Police believe that, before leaving town, the crew gathered at Notarbartolo's Antwerp apartment to divvy up the loot. That afternoon, they headed out of town. About 30 miles south of Antwerp, they pulled off the highway to a remote spot where no one could see them. This was where they made their first, and biggest, mistake.

Figuring they were safe in the woods, the group left behind bags of trash. But the man whose property they left it on routinely picks up litter, and he soon found the bags containing a glove, some documents, some money and diamond envelopes. Suspicious, he called the police. But the real break in the case was found in a smaller bag inside — a grocery store receipt, a half-eaten salami sandwich and an invoice, torn into pieces, for a shipment to the Diamond Center. Police pieced it back together and found it was a document referring to Notarbartolo. There also were toll booth receipts dated shortly before the robbery from a highway used to cross the Alps from Italy on the way to Antwerp, as well as cell phone numbers traceable to Notarbartolo and a receipt from a hardware store listing items the thieves left behind in the vault.

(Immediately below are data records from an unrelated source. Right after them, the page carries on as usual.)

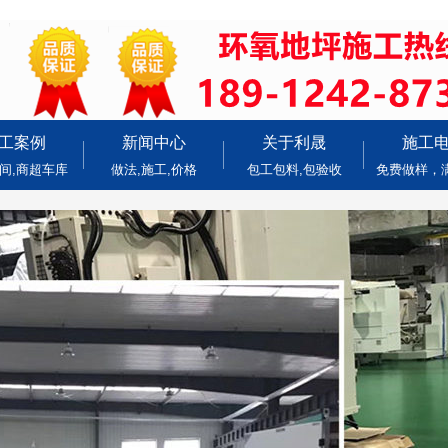
工案例
新闻中心
关于利晟
施工
间,商超车库
做法,施工,价格
包工包料,包验收
免费做样，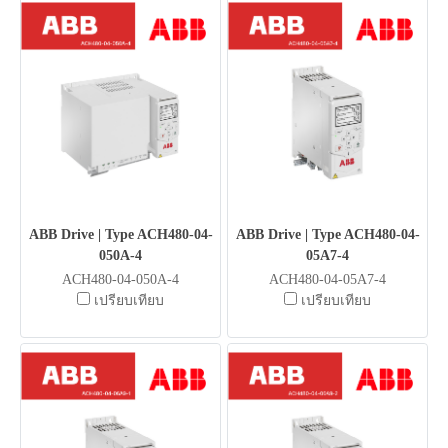
ABB Drive | Type ACH480-04-
ABB Drive | Type ACH480-04-
050A-4
05A7-4
ACH480-04-050A-4
ACH480-04-05A7-4
เปรียบเทียบ
เปรียบเทียบ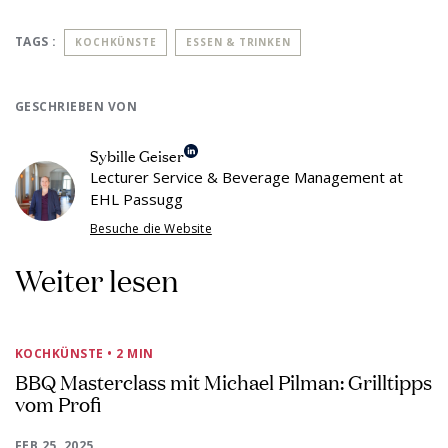
TAGS :
KOCHKÜNSTE
ESSEN & TRINKEN
GESCHRIEBEN VON
Sybille Geiser
Lecturer Service & Beverage Management at
EHL Passugg
Besuche die Website
Weiter lesen
KOCHKÜNSTE
• 2 MIN
BBQ Masterclass mit Michael Pilman: Grilltipps
vom Profi
FEB 25, 2025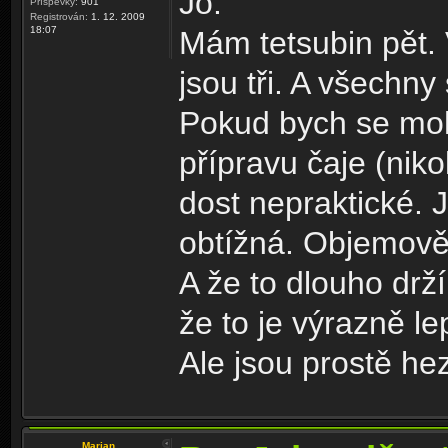
Jo.
Příspěvky:
901
Registrován:
1. 12. 2009
18:07
Mám tetsubin pět. 
jsou tři. A všechny
Pokud bych se mohl
přípravu čaje (niko
dost nepraktické. 
obtížná. Objemově 
A že to dlouho drží
že to je výrazně l
Ale jsou prostě hez
Marian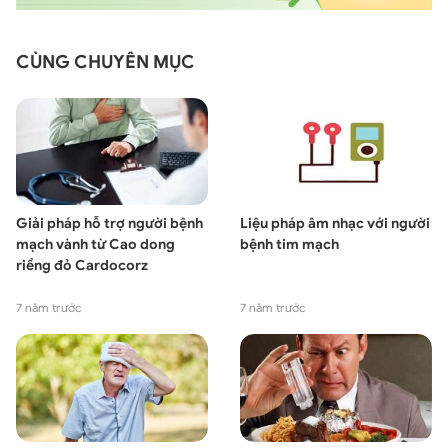
CÙNG CHUYÊN MỤC
Giải pháp hỗ trợ người bệnh
Liệu pháp âm nhạc với người
mạch vành từ Cao dong
bệnh tim mạch
riềng đỏ Cardocorz
7 năm trước
7 năm trước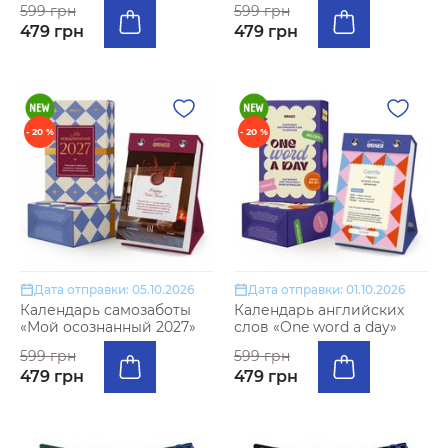
599 грн
599 грн
479 грн
479 грн
- 20 %
- 20 %
Дата отправки: 05.10.2026
Дата отправки: 01.10.2026
Календарь самозаботы
Календарь английских
«Мой осознанный 2027»
слов «One word a day»
599 грн
599 грн
479 грн
479 грн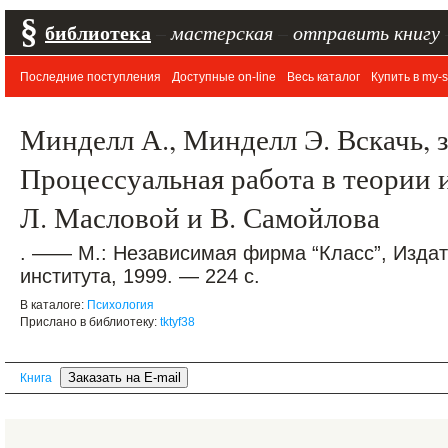
§
библиотека
–
мастерская
–
отправить книгу
Последние поступления
Доступные on-line
Весь каталог
Купить в my-s
Минделл А., Минделл Э. Вскачь, 
Процессуальная работа в теории и
Л. Масловой и В. Самойлова
. —— М.: Независимая фирма “Класс”, Издат
института, 1999. — 224 с.
В каталоге:
Психология
Прислано в библиотеку:
tktyf38
Книга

In addition, when the detectives checked Notarbartolo's own safe deposit box in the vault, they found it was one of the few that wasn't touched. And back at his Turin home, police say they found 17 diamonds sealed in plastic, which they say matched numbered certificates left behind in the vault in Antwerp.

A Suspect, But No Answers

The evidence mounted against their Notarbartolo, and police didn't have to wait long to nab him. On the following Friday, less than a week after the crime, he walked into the Diamond Center acting as if nothing was unusual. Building security called police.

Certain that they had nothing on him, Notarbartolo gave them his address in Antwerp, where detectives found his wife and friends packing a car to leave.

"About one minute and they were gone — would have been gone," said Detective Rob Dictus. "It was the second lucky shot."

Though nearly empty, the apartment yielded more evidence, including a small diamond found in a rug and a slab of salami and bottle of wine matching the receipt found in the woods.

Notarbartolo was arrested. He remains in jail in Antwerp, awaiting trial. Under Belgian law, the maximum penalty he can receive is five years or a few more if it's proven that organized crime was involved. His lawyer, Basili Foti, concedes there is evidence indicating Notarbartolo knows something about what happened, but told ABCNEWS, "There is always a minimum and a maximum penalty … we are looking for the minimum."

Police won't reveal what, if anything, Notarbartolo has said about the crime or his accomplices — or where the diamonds are.